A greedy coordinate-descent sweep of 9 key parameters, each tested at 5-7 values around the v14 optimum:

Parameter	v14 Value	Sweep Range	v14b Value
arLambda	0.40	0.30-0.50	0.40 (unchanged)
spikeRevTh	5.0	3.0-7.0	5.0 (unchanged)
spikeRevRate	0.25	0.15-0.35	0.25 (unchanged)
deEscSens	0.20	0.15-0.30	0.20 (unchanged)
sigmoidCenter	:	130-160	145
sigmoidWidth	:	2-10	5
sigmoidCeil	:	0.70-0.95	0.85
jumpSize	5.0	4.0-6.0	5.0 (unchanged)
persistCeil	2.5	2.0-3.0	2.5 (unchanged)

Notably, 6 of 9 parameters remained at their v14 values. The sweep confirmed that the v14 core parameters were already well-optimized; only the three new sigmoid parameters needed tuning.

Results

Hypothesis confirmed on all target metrics.

Metric	v14	v14b	Delta
[[[definitions/mean-absolute-error	MAE](/definitions/mean-absolute-error)]]	$1.09	$0.951
MAE vs v13	$1.633	$0.951	-$0.682 (42%)
Autocorrelation	0.1651	-0.001	eliminated
OOS R²	0.9131	0.9699	+5.68pp
P($150)	baseline	+0.9pp	elevated
P($200)	0.002	0.024	12x expansion

The autocorrelation result was the most striking: moving from 0.1651 to -0.001 means consecutive errors are now statistically independent.

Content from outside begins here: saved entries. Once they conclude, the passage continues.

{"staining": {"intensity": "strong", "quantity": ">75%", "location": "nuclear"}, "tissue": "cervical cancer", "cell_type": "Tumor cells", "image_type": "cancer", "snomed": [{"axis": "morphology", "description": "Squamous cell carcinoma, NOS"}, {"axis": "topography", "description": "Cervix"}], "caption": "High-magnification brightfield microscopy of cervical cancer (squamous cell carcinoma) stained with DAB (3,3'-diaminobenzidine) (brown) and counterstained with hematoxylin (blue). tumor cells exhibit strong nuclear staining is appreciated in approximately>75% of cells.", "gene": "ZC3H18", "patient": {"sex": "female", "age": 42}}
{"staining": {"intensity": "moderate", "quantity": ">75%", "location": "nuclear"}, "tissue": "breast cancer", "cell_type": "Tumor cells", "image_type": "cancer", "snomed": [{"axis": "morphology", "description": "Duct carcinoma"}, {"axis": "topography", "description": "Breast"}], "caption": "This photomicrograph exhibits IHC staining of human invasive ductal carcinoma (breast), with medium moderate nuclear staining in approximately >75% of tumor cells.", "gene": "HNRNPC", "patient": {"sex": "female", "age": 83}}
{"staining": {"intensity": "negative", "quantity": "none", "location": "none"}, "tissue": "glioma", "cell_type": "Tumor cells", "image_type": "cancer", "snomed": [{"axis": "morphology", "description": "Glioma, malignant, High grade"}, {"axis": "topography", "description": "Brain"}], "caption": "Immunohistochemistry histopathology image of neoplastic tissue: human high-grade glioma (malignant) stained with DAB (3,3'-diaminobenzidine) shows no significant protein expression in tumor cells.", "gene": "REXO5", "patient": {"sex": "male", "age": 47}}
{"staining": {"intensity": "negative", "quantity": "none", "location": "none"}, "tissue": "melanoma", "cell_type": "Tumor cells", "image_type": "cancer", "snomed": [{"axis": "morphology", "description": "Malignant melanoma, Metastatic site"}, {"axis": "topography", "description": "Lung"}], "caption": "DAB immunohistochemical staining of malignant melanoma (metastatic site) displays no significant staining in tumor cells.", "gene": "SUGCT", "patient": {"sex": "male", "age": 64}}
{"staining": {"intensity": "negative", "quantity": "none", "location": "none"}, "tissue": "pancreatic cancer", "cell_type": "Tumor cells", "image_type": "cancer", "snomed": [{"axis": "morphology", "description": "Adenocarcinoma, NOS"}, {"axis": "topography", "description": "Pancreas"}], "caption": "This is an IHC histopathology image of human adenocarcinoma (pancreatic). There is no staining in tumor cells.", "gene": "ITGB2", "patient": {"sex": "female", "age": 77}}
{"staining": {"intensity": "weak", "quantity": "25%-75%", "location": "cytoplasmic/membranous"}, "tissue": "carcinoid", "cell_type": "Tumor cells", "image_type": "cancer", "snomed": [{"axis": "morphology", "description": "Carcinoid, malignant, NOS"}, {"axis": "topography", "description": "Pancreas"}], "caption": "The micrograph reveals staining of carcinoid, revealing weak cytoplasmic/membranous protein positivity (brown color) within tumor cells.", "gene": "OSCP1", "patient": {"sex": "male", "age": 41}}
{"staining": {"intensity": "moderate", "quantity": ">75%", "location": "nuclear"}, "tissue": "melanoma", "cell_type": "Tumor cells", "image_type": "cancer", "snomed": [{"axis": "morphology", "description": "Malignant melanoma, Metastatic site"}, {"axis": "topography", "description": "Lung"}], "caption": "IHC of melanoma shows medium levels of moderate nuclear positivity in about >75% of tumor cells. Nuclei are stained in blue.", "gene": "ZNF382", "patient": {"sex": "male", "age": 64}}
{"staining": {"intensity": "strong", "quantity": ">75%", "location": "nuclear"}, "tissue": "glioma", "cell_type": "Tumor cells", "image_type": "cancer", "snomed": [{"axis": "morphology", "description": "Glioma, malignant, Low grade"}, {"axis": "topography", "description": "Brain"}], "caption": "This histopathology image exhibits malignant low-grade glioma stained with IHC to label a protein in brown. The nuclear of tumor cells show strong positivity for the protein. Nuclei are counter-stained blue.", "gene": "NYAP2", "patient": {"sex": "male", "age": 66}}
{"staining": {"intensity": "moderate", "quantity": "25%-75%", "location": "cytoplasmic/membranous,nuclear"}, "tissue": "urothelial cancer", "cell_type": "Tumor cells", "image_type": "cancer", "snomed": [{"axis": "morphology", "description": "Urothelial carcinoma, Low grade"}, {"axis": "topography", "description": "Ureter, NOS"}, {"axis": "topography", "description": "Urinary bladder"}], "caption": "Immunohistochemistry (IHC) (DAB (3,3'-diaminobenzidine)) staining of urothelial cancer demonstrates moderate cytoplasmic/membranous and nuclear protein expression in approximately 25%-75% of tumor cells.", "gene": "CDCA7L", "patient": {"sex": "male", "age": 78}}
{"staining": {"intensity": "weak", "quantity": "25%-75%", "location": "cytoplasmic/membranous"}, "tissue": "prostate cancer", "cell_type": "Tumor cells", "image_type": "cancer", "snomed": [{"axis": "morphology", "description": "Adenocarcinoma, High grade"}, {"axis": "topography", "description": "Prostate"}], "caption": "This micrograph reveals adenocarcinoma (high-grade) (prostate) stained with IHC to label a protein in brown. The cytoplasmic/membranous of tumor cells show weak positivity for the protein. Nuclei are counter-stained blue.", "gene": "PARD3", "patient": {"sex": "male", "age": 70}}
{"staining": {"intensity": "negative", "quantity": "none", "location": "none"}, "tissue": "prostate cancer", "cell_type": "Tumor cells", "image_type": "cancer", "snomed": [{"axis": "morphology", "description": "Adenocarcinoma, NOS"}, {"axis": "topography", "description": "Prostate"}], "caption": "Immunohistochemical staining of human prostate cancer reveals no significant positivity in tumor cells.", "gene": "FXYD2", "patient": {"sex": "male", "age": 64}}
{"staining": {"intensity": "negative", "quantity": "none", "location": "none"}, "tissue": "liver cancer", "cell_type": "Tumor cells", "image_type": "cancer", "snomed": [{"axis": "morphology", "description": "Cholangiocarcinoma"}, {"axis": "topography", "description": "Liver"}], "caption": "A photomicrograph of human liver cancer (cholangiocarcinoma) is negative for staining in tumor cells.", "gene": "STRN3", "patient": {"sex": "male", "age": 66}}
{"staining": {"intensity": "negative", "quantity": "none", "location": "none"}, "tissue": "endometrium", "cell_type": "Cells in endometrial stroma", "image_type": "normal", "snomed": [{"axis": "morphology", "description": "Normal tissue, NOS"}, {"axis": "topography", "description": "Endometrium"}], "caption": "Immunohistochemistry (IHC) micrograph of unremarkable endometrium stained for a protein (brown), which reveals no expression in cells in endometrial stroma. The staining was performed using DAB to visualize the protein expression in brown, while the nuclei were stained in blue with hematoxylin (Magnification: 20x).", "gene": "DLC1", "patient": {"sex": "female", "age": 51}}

The model is no longer systematically slow to adjust.

Findings

Sigmoid blending eliminated autocorrelation. The binary threshold caused the model to “stick” to one blending mode for days, producing correlated errors. Continuous sigmoid adjustment breaks the pattern entirely.
12x expansion of P($200) is calibration, not alarm. V14’s 0.002 was unrealistically low for sustained Hormuz closure. The 1979 Iranian revolution doubled prices in 12 months; $200 under full closure with demand inelasticity is historically plausible. The new 0.024 aligns with options market implied probabilities.
FRED pre-2000 data is essential for tail calibration. The shale revolution dampened post-2010 volatility, making 1986-2000 extreme regimes (price war, Gulf War I, Asian crisis) the primary source of tail-behavior examples.
Parameter stability confirms v14 core design. 6 of 9 parameters survived the greedy sweep unchanged. AR correction and spike reversion are robust: only the three new sigmoid parameters needed tuning.

Next Steps

With the pricing model now well-calibrated (MAE under $1, autocorrelation eliminated, tails properly weighted), the next priority is position management: when to buy, when to sell, when to hold. The model produces excellent probability estimates but has no mechanism for translating those into trading decisions. See experiments/oil/2026-03-18-v16-sell-model-deesc-tuning for the sell model and de-escalation tuning work.